Cluster scores

A pairwise connection is a pair of matching records within a block that have an initial score above threshold. Each pairwise connection within a block is scored, after which all pairwise connections that scored above threshold represent a single, unique individual.

A score is assigned to every pairwise connection. The score is measured in two parts, separated by a period.

The first part–the record pair score–correlates to the match category, which is a machine learning classifier that is applied by Amperity to individual record pairs. The record pair score corresponds to the classification: 5 for exact matches, 4 for excellent matches, 3 for high matches, 2 for moderate matches, 1 for weak matches, and 0 for no conflicts.
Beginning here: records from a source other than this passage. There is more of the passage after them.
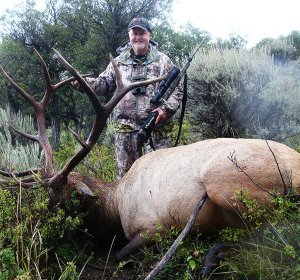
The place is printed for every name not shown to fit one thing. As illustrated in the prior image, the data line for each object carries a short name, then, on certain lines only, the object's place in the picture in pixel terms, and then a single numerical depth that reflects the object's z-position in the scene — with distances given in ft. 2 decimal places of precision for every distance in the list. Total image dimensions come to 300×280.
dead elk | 11.05
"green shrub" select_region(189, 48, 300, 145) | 21.86
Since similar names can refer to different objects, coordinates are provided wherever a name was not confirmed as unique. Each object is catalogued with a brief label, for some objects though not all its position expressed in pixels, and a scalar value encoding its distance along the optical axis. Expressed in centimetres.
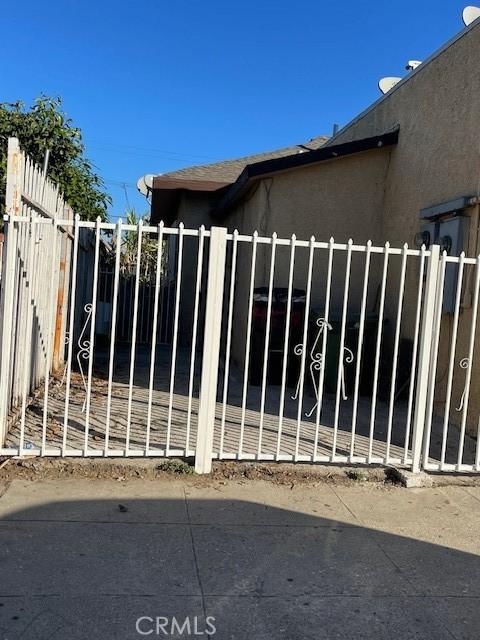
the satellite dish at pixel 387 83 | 1131
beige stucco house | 719
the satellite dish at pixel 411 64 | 1067
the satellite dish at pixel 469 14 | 779
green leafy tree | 983
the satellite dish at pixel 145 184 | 1676
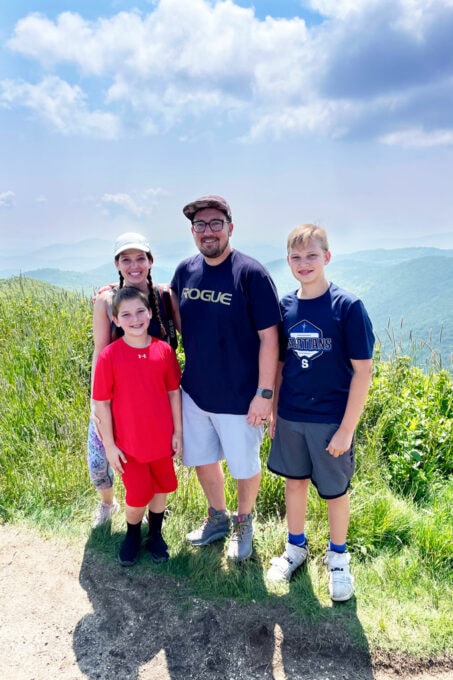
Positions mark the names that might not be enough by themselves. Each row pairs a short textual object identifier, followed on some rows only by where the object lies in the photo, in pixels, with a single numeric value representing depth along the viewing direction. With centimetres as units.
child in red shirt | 280
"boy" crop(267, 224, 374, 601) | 252
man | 277
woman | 290
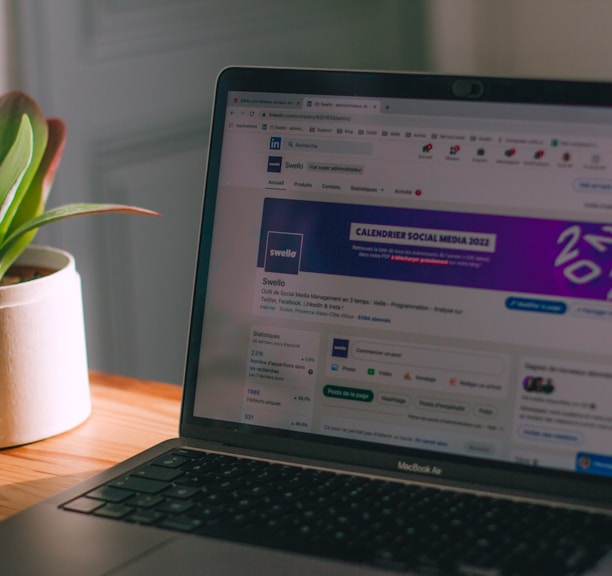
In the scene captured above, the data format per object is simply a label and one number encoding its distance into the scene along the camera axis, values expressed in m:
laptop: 0.56
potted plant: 0.72
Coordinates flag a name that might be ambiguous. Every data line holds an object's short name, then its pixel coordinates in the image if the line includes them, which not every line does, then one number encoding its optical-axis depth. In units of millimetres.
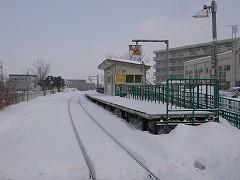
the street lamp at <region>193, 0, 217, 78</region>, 7728
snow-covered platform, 7342
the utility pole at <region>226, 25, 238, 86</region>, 31896
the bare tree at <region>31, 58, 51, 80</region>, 63278
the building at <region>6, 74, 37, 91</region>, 21372
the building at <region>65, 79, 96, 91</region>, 112401
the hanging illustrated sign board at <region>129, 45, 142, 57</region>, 17672
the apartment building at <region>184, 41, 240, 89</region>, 31853
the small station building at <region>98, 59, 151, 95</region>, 24913
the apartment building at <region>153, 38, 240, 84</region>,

The second part–the record pair strength–is used by Stitch to help determine the quality of the record pair score. This value appears in the Stitch report as a two decimal number. A record pair strength by itself is not a direct indicator of the quality of a pairwise connection score.

Use this query to investigate pairwise comparison scores for an individual cluster or for a set of clusters.

When to use

  1. Run this query to investigate pairwise scores.

  2. Identify the Amperity IDs each cluster to be investigated and update the query with those IDs.

Configure query

  1. From the Queries page, open the Stitch QA folder, and then select this query.

    Tip

    Add the Stitch QA queries template folder if it does not already exist.

  2. The query selects a subset of the fields in the Unified Coalesced table by default. You may adjust this list up to (and including) selecting all fields.

  3. The query is configured for a single Amperity ID. Replace amp_id with an Amperity ID:

    FROM Unified_Coalesced uc1
    JOIN unified_coalesced uc2
    ON uc1.amperity_id = uc2.amperity_id
    AND uc1.amperity_id = amp_id
    JOIN Unified_Scores us
    ON uc1.amperity_id = us.amperity_id
    AND uc1.pk = us.pk1
    AND uc2.pk = us.pk2
    
  4. To run the query for multiple Amperity IDs, update the query to input a list of IDs, and then replace each amp_id with an Amperity ID:

    FROM Unified_Coalesced uc1
    JOIN unified_coalesced uc2
    ON uc1.amperity_id = uc2.amperity_id
    AND uc1.amperity_id IN (amp_id, amp_id, amp_id, ...)
    JOIN Unified_Scores us
    ON uc1.amperity_id = us.amperity_id
    AND uc1.pk = us.pk1
    AND uc2.pk = us.pk2
    
  5. Click Run Query and debug any issues that may arise.

  6. Click Activate.